Danielle Henderson is a TV writer (Maniac, Divorce, Dare Me, and more), retired freelance writer, and a former editor for Rookie.  A book based on her popular website, Feminist Ryan Gosling, was released by Running Press in August 2012; you can still buy it, and you probably should. Her memoir, The Ugly Cry, was published by Viking in June 2021.

Danielle grew up in Warwick, New York, a town ensconced in beautiful fall foliage, rolling farms, festivals dedicated to fruit–and mild class warfare and explicit racism that was never openly discussed or acknowledged. She was absolutely shaped by these factors, as well her blessedly close proximity to Manhattan, the city where she came of age. Instead of doing drugs or drinking, Danielle taught herself how to read a bus schedule and skipped many days of school in an effort to mitigate her desire to live in a more temperate place with the reality that she would be stuck in Warwick for quite some time. As a result, she has sat through more live tapings of The Late Show with Conan O'Brien than any earth science or chemistry class, a retrospectively wise choice.
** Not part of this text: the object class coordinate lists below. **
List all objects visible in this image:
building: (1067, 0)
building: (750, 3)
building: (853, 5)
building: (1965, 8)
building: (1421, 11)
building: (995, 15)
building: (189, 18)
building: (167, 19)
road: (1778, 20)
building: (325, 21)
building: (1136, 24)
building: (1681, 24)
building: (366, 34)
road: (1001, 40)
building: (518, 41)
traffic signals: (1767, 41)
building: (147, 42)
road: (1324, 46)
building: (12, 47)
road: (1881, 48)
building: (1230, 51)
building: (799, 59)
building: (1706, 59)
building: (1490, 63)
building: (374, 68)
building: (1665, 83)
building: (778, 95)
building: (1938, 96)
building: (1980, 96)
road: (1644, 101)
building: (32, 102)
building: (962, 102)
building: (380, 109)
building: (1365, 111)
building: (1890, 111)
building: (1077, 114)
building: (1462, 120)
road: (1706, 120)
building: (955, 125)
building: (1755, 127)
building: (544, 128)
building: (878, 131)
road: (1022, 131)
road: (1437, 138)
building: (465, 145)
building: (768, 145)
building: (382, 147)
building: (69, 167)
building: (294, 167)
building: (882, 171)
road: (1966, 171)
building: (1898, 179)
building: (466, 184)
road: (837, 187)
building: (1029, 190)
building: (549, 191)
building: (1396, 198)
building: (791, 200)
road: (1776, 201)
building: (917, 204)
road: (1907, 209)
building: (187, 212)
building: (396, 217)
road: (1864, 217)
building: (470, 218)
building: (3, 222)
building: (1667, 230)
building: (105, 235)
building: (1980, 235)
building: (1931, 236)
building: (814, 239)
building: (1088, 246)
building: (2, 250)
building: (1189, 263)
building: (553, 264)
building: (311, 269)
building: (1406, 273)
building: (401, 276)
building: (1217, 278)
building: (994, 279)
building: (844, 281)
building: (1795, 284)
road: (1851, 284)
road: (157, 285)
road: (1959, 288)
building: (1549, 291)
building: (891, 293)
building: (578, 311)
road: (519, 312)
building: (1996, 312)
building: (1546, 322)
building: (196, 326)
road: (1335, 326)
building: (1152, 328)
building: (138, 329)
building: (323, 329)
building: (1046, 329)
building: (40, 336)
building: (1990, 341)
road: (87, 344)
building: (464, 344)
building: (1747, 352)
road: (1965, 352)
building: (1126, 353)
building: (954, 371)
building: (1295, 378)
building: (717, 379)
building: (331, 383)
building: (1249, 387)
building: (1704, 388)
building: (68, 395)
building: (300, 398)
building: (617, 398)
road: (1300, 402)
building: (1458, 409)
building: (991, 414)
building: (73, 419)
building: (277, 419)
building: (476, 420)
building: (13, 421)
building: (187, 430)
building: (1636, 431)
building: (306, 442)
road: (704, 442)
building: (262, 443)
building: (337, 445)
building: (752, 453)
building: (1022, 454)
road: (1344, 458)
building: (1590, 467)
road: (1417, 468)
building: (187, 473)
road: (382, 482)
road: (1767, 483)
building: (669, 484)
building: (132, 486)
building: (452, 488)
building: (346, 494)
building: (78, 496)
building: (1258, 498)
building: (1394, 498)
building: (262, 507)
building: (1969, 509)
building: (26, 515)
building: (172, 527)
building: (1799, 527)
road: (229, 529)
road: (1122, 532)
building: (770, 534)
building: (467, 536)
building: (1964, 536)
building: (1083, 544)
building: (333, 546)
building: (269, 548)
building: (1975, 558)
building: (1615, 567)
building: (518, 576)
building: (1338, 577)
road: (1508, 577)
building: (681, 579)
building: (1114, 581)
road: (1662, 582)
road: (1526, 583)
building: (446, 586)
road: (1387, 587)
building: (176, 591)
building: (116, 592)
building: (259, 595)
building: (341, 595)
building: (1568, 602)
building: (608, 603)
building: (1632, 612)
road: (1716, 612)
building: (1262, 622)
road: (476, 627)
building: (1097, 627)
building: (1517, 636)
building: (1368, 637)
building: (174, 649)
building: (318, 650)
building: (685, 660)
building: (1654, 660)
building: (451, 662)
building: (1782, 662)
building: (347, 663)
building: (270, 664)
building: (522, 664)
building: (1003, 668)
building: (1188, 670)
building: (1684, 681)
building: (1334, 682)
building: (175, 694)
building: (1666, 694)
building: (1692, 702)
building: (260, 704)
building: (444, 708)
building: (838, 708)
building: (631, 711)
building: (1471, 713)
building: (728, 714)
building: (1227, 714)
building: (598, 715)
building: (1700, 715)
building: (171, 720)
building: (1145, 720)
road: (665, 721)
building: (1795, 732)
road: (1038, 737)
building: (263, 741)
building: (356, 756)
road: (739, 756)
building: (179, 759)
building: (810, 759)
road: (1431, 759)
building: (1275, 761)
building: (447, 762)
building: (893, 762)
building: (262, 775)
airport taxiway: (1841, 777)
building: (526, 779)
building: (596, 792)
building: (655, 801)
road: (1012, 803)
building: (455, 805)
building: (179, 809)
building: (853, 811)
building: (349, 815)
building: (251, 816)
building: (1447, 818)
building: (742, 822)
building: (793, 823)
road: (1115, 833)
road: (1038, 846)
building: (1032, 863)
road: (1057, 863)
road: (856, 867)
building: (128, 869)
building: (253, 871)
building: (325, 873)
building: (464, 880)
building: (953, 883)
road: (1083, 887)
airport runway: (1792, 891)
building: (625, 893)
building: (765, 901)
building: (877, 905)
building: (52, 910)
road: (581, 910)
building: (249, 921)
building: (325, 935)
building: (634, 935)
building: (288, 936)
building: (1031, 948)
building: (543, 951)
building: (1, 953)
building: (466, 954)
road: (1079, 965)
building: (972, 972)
In the past 20 years she has parked her full, wild life in Alaska, California, New York City, Boston, England, Rhode Island, and Seattle. She once drove from New York to Alaska by herself, and has survived a bear chase, four Alaskan winters, junior high school, working in a convent, Aquanet hairspray, acid wash jeans, and the entirety of the Mets' 1987 season. Elle parle un peu de français, but mostly ordering food and the type of colloquial cursing you would use on the Metro, like hoping your dick falls off or a vulture eats your eyes.

She is very tall and often forgets that she has freckles; strangers take every opportunity to remind her of both.

Danielle believes in the motivating power of jerks, and updates her list of enemies annually on New Year's Day. She limits it to five people, and you are probably not on it.

Her hair looks like that on purpose.

Danielle likes to make things with her bare hands.

She talked to her friend Julie Klausner about all of this on an episode of How Was Your Week?

Danielle went back to college in 2008 after a 12-year, uh, let's call it a hiatus, and graduated summa cum laude in 2011, earning degrees in both English Literature and Women's Studies; in 2013, she earned her Master's degree in Gender Studies. She dropped out of her Ph.D. program after one semester, no longer able to withstand constantly being asked to use the word axiological, which, despite having a dictionary definition, doesn't actually mean anything. She likes to watch old episodes of Doctor Who when she is on deadline, one of her tattoos is based on the movie Rocky, and she will never stop using the Oxford comma.

Danielle is 45 years old and lives in upstate New York.